Exercise: Copy out each line of the material in which the word "Patients" can be found.

[Task inputs Boundary: Start]

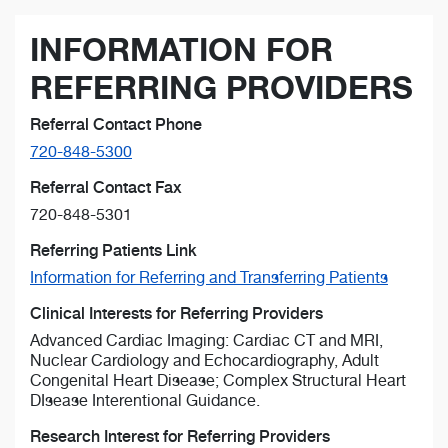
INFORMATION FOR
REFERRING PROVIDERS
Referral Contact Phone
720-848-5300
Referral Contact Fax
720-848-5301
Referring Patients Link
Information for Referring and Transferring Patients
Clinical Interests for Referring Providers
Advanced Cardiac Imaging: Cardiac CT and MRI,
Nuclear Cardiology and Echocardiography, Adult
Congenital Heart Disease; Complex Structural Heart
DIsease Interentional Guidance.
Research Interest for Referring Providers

[Task inputs Boundary: End]
[Task inputs Boundary: Start]

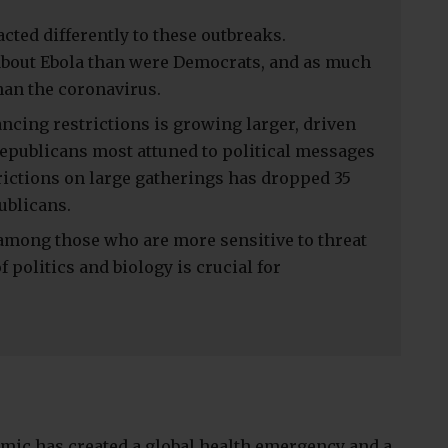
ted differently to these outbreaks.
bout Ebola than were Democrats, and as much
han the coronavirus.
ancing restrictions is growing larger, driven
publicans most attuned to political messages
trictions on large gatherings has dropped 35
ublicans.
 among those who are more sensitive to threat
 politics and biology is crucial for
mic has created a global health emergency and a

[Task inputs Boundary: End]

Response to the task:
Referring Patients Link
Information for Referring and Transferring Patients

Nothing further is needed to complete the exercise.